--- Task requirements ---
Transcribe every entry word for word, but drop the pictures.
───── Information given ─────
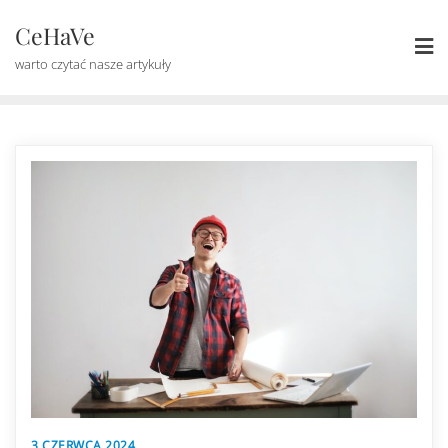
Skip
CeHaVe
to
content
warto czytać nasze artykuły
3 CZERWCA 2024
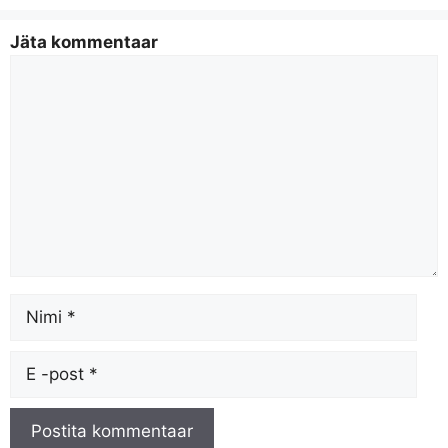
Jäta kommentaar
Kommenteeri
Nimi
Meil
─────
--- Answer for the task ---
Skip
CeHaVe
to
content
warto czytać nasze artykuły
3 CZERWCA 2024
Jäta kommentaar
Kommenteeri
Nimi
Meil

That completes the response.